Therefore, in this example, the combinations of the seven different biomarkers obtained by screening in Example 1 were selected to construct senary classificationsenary classification combined diagnostic models. These models were used to distinguish early carcinogenesis of colorectum, early-stage colorectal cancer, advanced adenomas, benign polyps, inflammatory bowel diseases, and healthy status, including the following processes: (1) construction and screening of the optimal diagnostic model; and (2) effect validation of the optimal diagnostic model. The specific screening processes and results were as follows (in the present invention, the binary classification model adopted a random forest construction model, and used an AUC value as an evaluation index. However, when senary classifications were adopted to construct a model, since multiple categories were involved, the AUC value was usually not applicable. Therefore, in the present invention, indexes such as accuracy, consistency, sensitivity, and specificity were adopted to measure the diagnostic efficiency of the models):
A testing cohort with 1962 cases of colorectal cancer and a validation cohort with 390 cases of colorectal cancer were collected from September 2022 to March 2023, and all enrolled patients signed informed consent forms. Patients with early-stage colorectal cancer, advanced adenomas, benign polyps, and other cancers were all diagnosed by colonoscopy and histopathology, patients with inflammatory bowel diseases (IBDs) were diagnosed by colonoscopy and laboratory examinations combined with clinical diagnosis, and healthy controls were people with normal routine physical examinations, and negative tumor markers and fecal occult blood tests. In the testing group, early-stage colorectal cancer n=321, advanced adenomas n=321, benign polyps (BPs) n=226, inflammatory bowel diseases n=299, healthy controls n=602, other cancers n=193), and in the validation group (early-stage colorectal cancer n=64, advanced adenomas (BPs) n=64, benign polyps n=43, inflammatory bowel diseases n=60, healthy controls n=120, other cancers n=39). The data information is shown in Table 6 (in this example, the other cancers include other digestive tract cancers, such as esophageal cancer, gastric cancer, liver cancer, pancreatic cancer, bile duct cancer, etc. The senary classification detection model of the present invention can not only accurately distinguish early carcinogenesis of colorectum from early-stage colorectal cancer, advanced adenomas, benign polyps, inflammatory bowel diseases, and healthy status, but also show significant advantages in distinguishing early carcinogenesis of colorectum from other digestive tract cancers (such as esophageal cancer, gastric cancer, liver cancer, pancreatic cancer, bile duct cancer, etc.)):
TABLE 6 Modeling sample information Grouping Testing group Validation group Early-stage colorectal cancer 321 64 Advanced adenomas 321 64 Benign polyps 226 43 Inflammatory bowel diseases 299 60 Healthy controls 602 120 Other cancers 193 39
Inclusion criteria for patients with early-stage colorectal cancer: (a) patients without a history of other malignant tumors, (b) patients undergoing surgical treatment within one month after blood collection, and with colorectal cancer confirmed by postoperative pathology. The healthy individuals in the control group were selected from the physical examination center; and these individuals were confirmed by endoscopy to have no indication of gastric diseases and no history of malignant tumors. After obtaining informed consent, all collected serum samples were stored in a serum bank at −80° C.
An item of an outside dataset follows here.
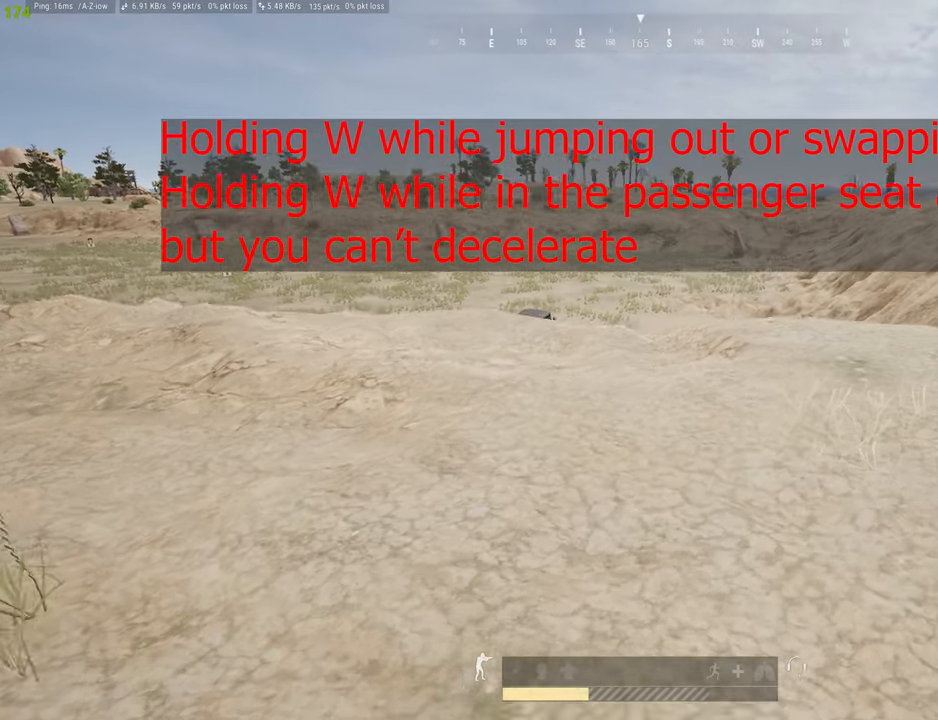
{"keys": ["w"], "mouse": [], "mouse_move": "up-left", "events": [[350, "d", "up"], [400, "shift", "up"]]}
In this example, the enzyme-linked immunosorbent assay was performed on the collected serum samples to obtain the respective concentrations of the seven protein markers of TFF1, TFF3, IGFBP1, IGFBP4, SERPINA1, OPN, and GDF-15.
The Shapiro-Wilk test was used to assess the normal distribution, and the differences in respective blood marker concentrations between colorectal cancer patients and healthy controls in the model and testing groups were analyzed using the non-parametric test Wilcoxon test. In the model group, a combination of multiple machine learning methods was used to construct a joint diagnostic model of the 7 colorectal cancer markers. The area under the receiver operator characteristic (ROC) curve (AUC) was estimated with a 95% confidence interval (CI) using a predicted probability value to assess the discriminative power of the multivariate diagnostic model. Using the testing group, the Youden index (YI) was calculated to determine the predicted probability cut-off value used to distinguish colorectal cancer patients from normal controls. Furthermore, the ROC curves for individual markers and different subgroups were constructed and compared. Standard descriptive statistics such as frequency, mean, median, positive predictive value (PPV), negative predictive value (NPV), and standard deviation (SD) were calculated to describe the experimental results of the study population. Statistical analyses were performed using R 3.6.1 and a p value less than 0.05 was considered statistically significant.
In this example, in order to screen and obtain the optimal supervised classification algorithm for constructing the prediction model, the concentration matrix of the optimal 7 protein markers was used as an original training data set, and models under different supervised classification algorithms were constructed according to the following steps, and the performance of the different constructed models was compared to screen and obtain the optimal supervised classification algorithm. The specific process was as follows:
101 S, using the concentration matrix of the seven protein markers of TFF1, TFF3, IGFBP1, IGFBP4, SERPINA1, OPN, and GDF-15 of the samples in the model group as the original training data set.
102 S, setting the supervised classification algorithm used to construct the prediction model and the grid search range in the hyperparameter optimization process of the algorithm. Supervised classification algorithms included 6 algorithms: gradient boosting, Naive Bayes, support vector machine, neural network, generalized linear algorithm, and discriminant analysis. In this step, the grid search range of hyperparameter optimization of the model was set for each algorithm, as shown in Table 7 below.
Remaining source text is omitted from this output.